◆ Work to be completed
An identical copy of all the entries is the required result.

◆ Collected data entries

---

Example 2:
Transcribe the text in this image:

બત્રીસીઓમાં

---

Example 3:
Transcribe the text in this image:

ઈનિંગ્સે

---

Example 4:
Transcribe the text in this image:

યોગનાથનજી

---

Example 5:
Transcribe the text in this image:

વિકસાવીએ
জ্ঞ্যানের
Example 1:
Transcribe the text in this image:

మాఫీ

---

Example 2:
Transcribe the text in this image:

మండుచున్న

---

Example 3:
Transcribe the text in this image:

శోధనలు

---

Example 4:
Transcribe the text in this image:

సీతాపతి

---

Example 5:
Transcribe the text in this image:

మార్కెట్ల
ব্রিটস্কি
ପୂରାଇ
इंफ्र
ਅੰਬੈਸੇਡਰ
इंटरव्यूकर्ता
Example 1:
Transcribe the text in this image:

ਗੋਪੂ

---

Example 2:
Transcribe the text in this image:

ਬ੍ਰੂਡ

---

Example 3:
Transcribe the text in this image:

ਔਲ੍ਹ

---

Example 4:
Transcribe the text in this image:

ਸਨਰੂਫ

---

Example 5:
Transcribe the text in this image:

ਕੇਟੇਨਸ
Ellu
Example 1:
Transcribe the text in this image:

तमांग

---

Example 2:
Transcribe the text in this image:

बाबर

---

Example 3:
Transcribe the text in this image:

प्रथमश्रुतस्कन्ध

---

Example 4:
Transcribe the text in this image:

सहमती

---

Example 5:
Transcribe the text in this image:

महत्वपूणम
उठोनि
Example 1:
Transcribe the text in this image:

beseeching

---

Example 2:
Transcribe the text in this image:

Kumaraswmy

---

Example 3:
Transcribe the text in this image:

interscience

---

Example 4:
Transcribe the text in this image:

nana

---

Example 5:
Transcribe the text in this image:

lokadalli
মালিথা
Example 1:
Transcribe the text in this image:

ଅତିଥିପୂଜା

◆ Result for this task
---

Example 2:
Transcribe the text in this image:

બત્રીસીઓમાં

---

Example 3:
Transcribe the text in this image:

ઈનિંગ્સે

---

Example 4:
Transcribe the text in this image:

યોગનાથનજી

---

Example 5:
Transcribe the text in this image:

વિકસાવીએ
জ্ঞ্যানের
Example 1:
Transcribe the text in this image:

మాఫీ

---

Example 2:
Transcribe the text in this image:

మండుచున్న

---

Example 3:
Transcribe the text in this image:

శోధనలు

---

Example 4:
Transcribe the text in this image:

సీతాపతి

---

Example 5:
Transcribe the text in this image:

మార్కెట్ల
ব্রিটস্কি
ପୂରାଇ
इंफ्र
ਅੰਬੈਸੇਡਰ
इंटरव्यूकर्ता
Example 1:
Transcribe the text in this image:

ਗੋਪੂ

---

Example 2:
Transcribe the text in this image:

ਬ੍ਰੂਡ

---

Example 3:
Transcribe the text in this image:

ਔਲ੍ਹ

---

Example 4:
Transcribe the text in this image:

ਸਨਰੂਫ

---

Example 5:
Transcribe the text in this image:

ਕੇਟੇਨਸ
Ellu
Example 1:
Transcribe the text in this image:

तमांग

---

Example 2:
Transcribe the text in this image:

बाबर

---

Example 3:
Transcribe the text in this image:

प्रथमश्रुतस्कन्ध

---

Example 4:
Transcribe the text in this image:

सहमती

---

Example 5:
Transcribe the text in this image:

महत्वपूणम
उठोनि
Example 1:
Transcribe the text in this image:

beseeching

---

Example 2:
Transcribe the text in this image:

Kumaraswmy

---

Example 3:
Transcribe the text in this image:

interscience

---

Example 4:
Transcribe the text in this image:

nana

---

Example 5:
Transcribe the text in this image:

lokadalli
মালিথা
Example 1:
Transcribe the text in this image:

ଅତିଥିପୂଜା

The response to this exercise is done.